- [Exercise instructions] Starting at the top line and ending at the bottom one, repeat the entries exactly and drop every picture.

Stored data entries:

=-=-=

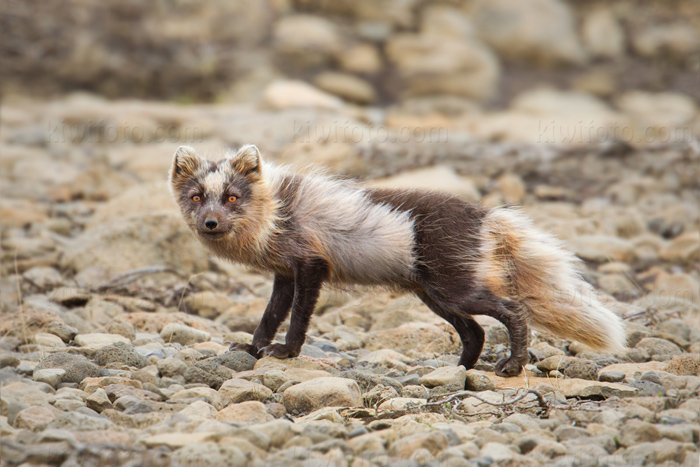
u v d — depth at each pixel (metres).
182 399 7.72
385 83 38.84
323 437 6.62
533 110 36.28
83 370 8.40
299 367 9.02
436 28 41.31
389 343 10.66
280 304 9.71
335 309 12.60
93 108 30.25
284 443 6.57
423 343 10.59
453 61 38.53
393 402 7.72
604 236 15.64
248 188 9.34
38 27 37.44
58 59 37.16
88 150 25.50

=-=-=

- [Written solution]
u v d — depth at each pixel (metres).
182 399 7.72
385 83 38.84
323 437 6.62
533 110 36.28
83 370 8.40
299 367 9.02
436 28 41.31
389 343 10.66
280 304 9.71
335 309 12.60
93 108 30.25
284 443 6.57
423 343 10.59
453 61 38.53
393 402 7.72
604 236 15.64
248 188 9.34
38 27 37.44
58 59 37.16
88 150 25.50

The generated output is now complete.